La logica dell’Inter. Di Lapo de Carlo

L’Inter di Conte è una realtà che l’opinione sportiva sta tentando di circoscrivere, delimitare rappresentandola con una serie di obbiettivi irrinunciabili ma incasellandola più in questo, invece che descrivendone la lungimiranza del progetto. Da inizio stagione il livello della società è cresciuto ulteriormente, questa volta a vista d’occhio e con alcuni propositi dichiarati con senso dell’ambizione.
Nell’ultima settimana il consiglio di amministrazione ha approvato il bilancio, i ricavi sono progrediti esponenzialmente, è arrivata la risposta sul nuovo stadio da parte della giunta milanese con un segno positivo, pur vincolata ad alcuni paletti tra cui la permanenza dello stadio San Siro. “Last but not least“, per dirla in inglese, la parte agonistica del club sta dando risultati incoraggianti, pur con lacune segnalate apertamente dall’allenatore.
Dopo lo stop in casa col Parma, che ha irritato l’ambiente per l’occasione di sorpasso sciupata, è arrivato il successo in trasferta col Brescia, raggiunto con grande fatica nel secondo tempo. Romelu Lukaku ha segnato un gol bello e importante perché, pur essendo il raddoppio, lo ha realizzato nel momento peggiore della squadra, con un gesto che i tifosi si aspettavano da tempo per un attaccante con quelle caratteristiche.

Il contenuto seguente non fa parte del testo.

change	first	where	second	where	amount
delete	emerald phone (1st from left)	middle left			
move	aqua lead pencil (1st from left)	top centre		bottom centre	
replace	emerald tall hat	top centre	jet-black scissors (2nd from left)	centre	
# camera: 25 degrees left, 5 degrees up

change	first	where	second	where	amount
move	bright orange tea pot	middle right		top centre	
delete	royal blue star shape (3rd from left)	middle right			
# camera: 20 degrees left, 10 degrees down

Finalmente un gol che traducesse in sintesi quel concentrato di esplosività e potenza e non solo di appoggio e rapina di un calciatore ancora inesploso.

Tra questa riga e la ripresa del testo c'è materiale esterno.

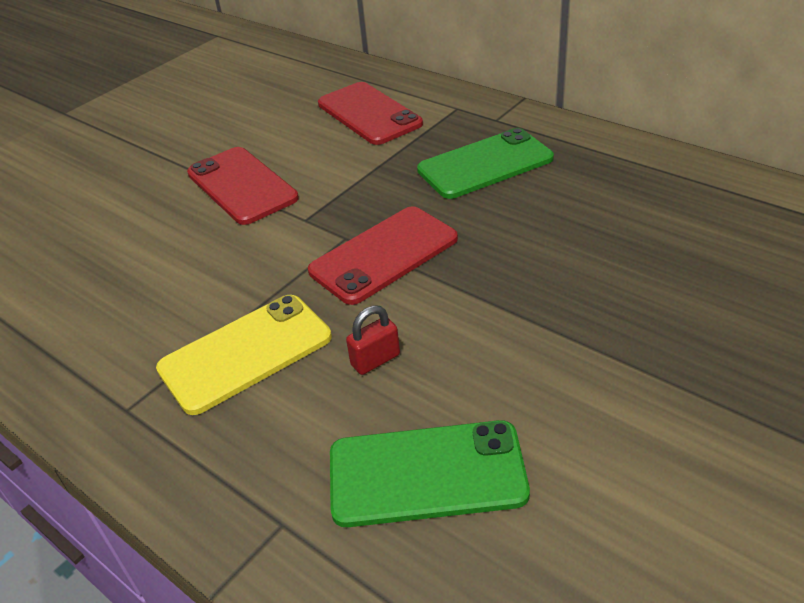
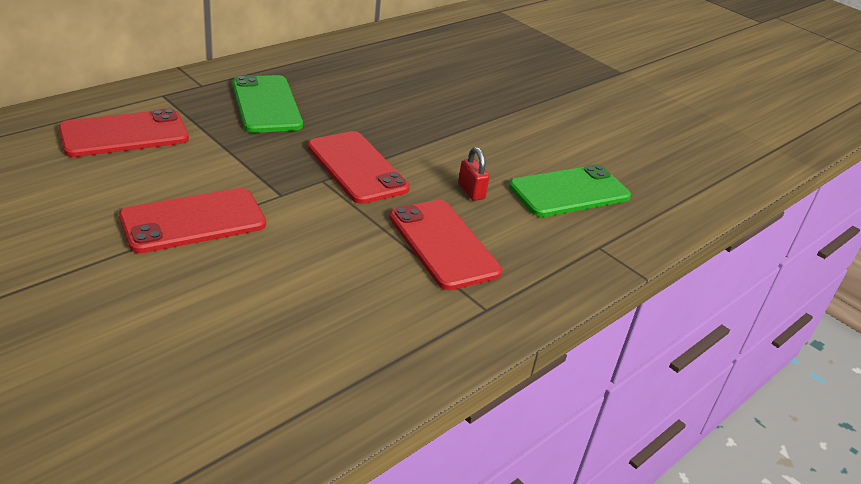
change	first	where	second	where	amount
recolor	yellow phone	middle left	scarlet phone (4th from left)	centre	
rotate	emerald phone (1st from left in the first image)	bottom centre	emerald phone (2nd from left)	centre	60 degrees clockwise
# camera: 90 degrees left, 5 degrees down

Lo scetticismo dopo una prima parte di stagione nemmeno troppo lunga nasce dall’eccesso di aspettative, una mancanza di conoscenza del giocatore da parte del pubblico e un carico di pressione agevolato dalla stampa sportiva. Al punto da rendere Lukaku un problema a eroe, in una sola settimana, dopo i due gol decisivi con Parma e Brescia.

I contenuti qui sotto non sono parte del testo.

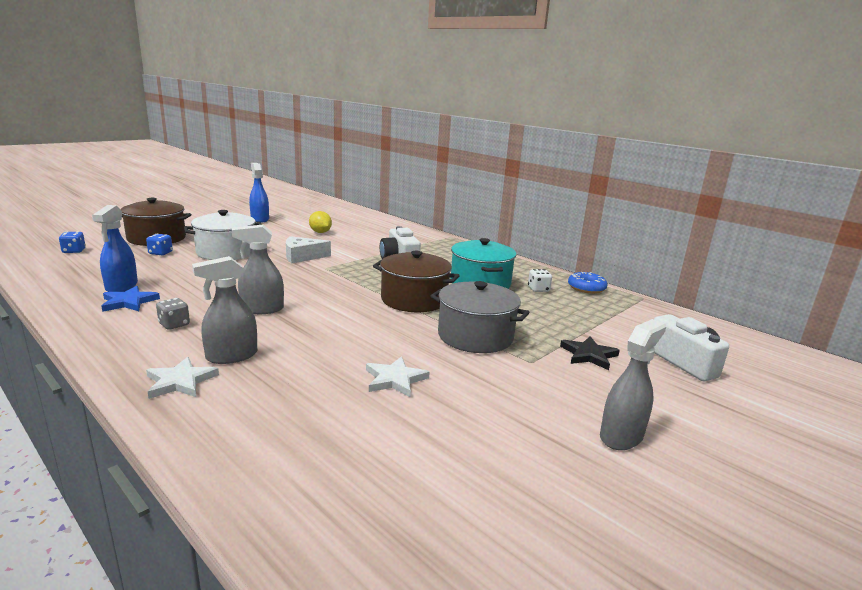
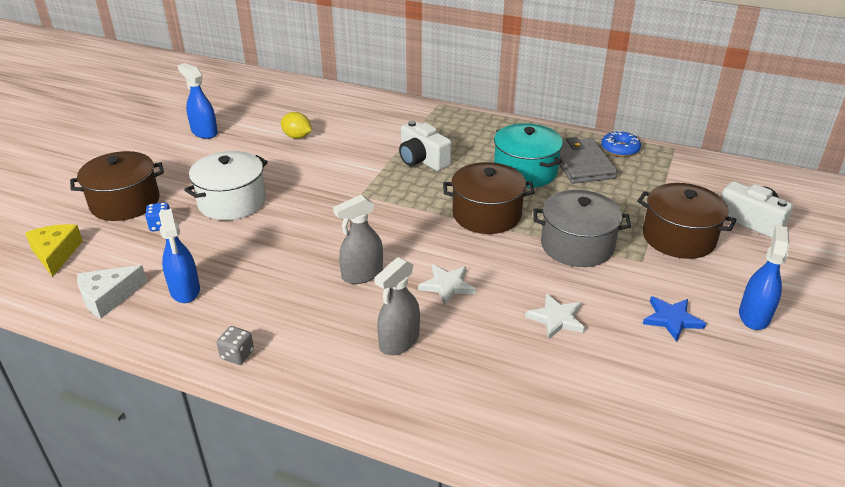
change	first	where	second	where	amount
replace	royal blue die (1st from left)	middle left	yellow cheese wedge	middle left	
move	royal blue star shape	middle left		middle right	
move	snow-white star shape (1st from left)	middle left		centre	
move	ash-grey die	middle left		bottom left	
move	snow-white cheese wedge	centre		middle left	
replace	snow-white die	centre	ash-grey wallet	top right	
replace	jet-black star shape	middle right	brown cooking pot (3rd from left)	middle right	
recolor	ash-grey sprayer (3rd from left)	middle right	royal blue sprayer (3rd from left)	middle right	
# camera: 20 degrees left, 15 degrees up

Il problema più importante di questa fase è legato a due fattori: la stanchezza palese (in un momento in cui la squadra ha giocato con 13/14 giocatori nelle ultime 5 partite disputate in soli 9 giorni) e il mancato utilizzo di una parte della rosa, ritenuta non all’altezza del compito.
Da una parte l’Inter, persa la fonte di gioco Sensi, il giocatore più duttile e affidabile nel reparto: D’Ambrosio e l’attaccante di riferimento, insieme a Lukaku e Lautaro: Sanchez, ha utilizzato un numero di giocatori che ha dato il massimo, denunciando però una notevole fatica nell’intensità lungo i 90 minuti.
Conte sabato ha parlato del primo tempo col Parma come il peggiore della sua gestione, poi visto il secondo col Brescia e la relativa vittoria, ha convenientemente espresso fiducia e serenità concentrandosi solo sul risultato: “conta solo quello”. Effettivamente non si può imputare nulla alla squadra vista in campo ieri, quando è evidente che oltre a realizzare i due gol della vittoria e a difendere con unghie e denti il ritorno degli avversari, di più non poteva dare. I lanci di Godin per il mancato appoggio di un centrocampista, l’affanno di Skriniar per le continue iniziative dei padroni di casa, senza troppa assistenza dai compagni, il lavoro prezioso ma poco brillante di Barella e Brozovic che corrono senza sosta e cambi dalla panchina, sottopongono la squadra a inevitabili cali.
Borja Valero, Politano, Di Marco e Lazaro ad oggi sembrano fuori dalla visione di Conte.
Non è detto che nei prossimi due mesi le cose continuino così. Dipende tanto anche dal match di Dortmund, dal quale si capirà de l’Inter potrà continuare la sua corsa Champions con buone possibilità di passaggio del turno o meno. A novembre si giocherà meno e questa è la vera buona notizia per Conte.